What does the Local Pack Scorecard actually measure?
Four sections, each scored 0-100: Google Business Profile completeness, review velocity (count + recency), rating quality, and local pack position for a "[trade] [city]" query. The overall grade is the arithmetic mean of the four section scores.
Where does the scorecard data come from?
Live from the Google Places API. Two lookups per scorecard: one for the specific business by name and city, and one for the local pack of "[trade] [city]". Everything in your scorecard is the same data Google would show to a buyer searching for your business.
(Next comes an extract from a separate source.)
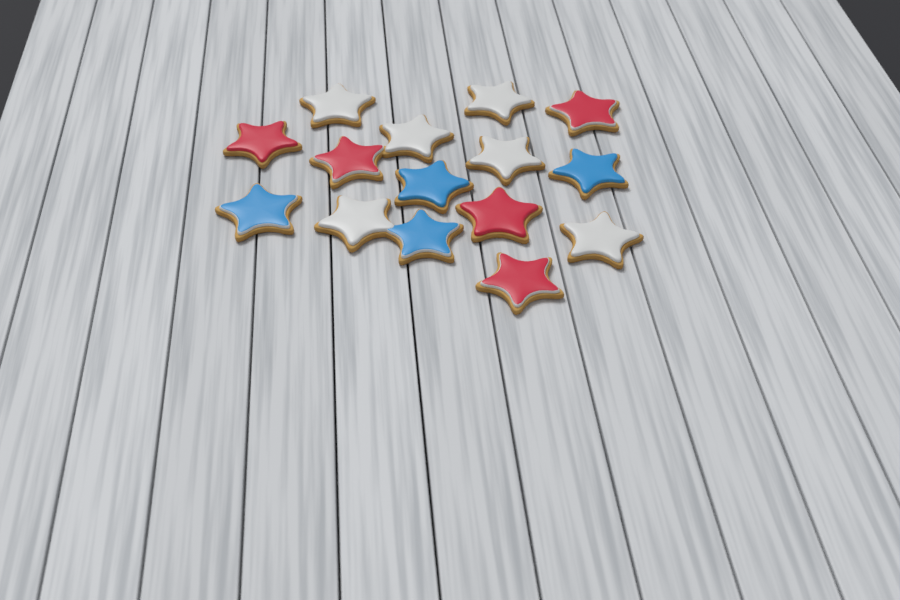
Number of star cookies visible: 15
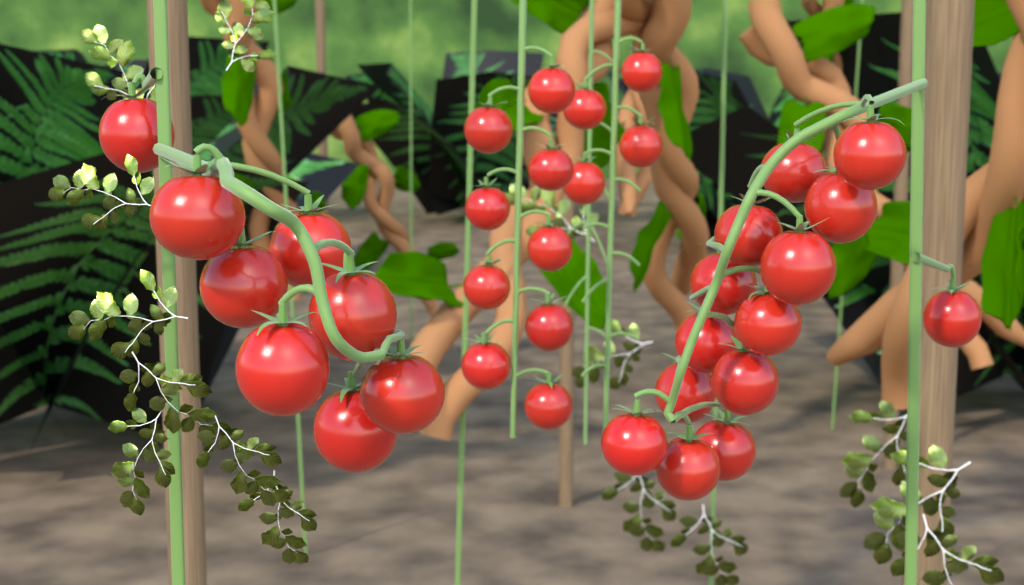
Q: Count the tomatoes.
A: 35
Why these four sections specifically?
They map to the three signals Google has publicly stated drive local pack ranking — relevance, distance, prominence — plus the visible outcome (local pack position). GBP completeness measures relevance. Review velocity and rating quality measure prominence. Local pack position is the outcome we are trying to influence. Distance is fixed by geography and unmovable, so we do not score it.
How is the grade letter calculated?
A = 90-100, B = 80-89, C = 65-79, D = 50-64, F = below 50. Both the overall grade and the per-section grades use the same scale.
Is the score weighted by industry?
No. Every business is scored on the same four signals with the same weights. We considered industry-specific weights and rejected them — the underlying ranking signals are universal across local services, and varying weights per industry would just hide complexity that buyers cannot verify.
What are the limits of this scorecard?
Three honest limits. First, we cannot see your photo upload dates (Places API does not expose them), so photo recency is estimated from total count. Second, we cannot see your Google Business Profile posts cadence — that is on the Business Profile API which requires OAuth. Third, we cannot see citation consistency across third-party sites (Yelp, BBB, Yellowpages) — that is a deeper paid audit. The scorecard captures roughly 75% of what a full audit would show, for free, in 30 seconds.
How accurate is the local pack position check?
It runs the same query you would type — "[trade] [city]" — against Google Places at the time you generate the scorecard. The result reflects what a searcher in or near that city would see. Mobile vs desktop and exact user-location can shift the local pack slightly, but the top 3 is consistent enough that our binary in-or-out check is reliable.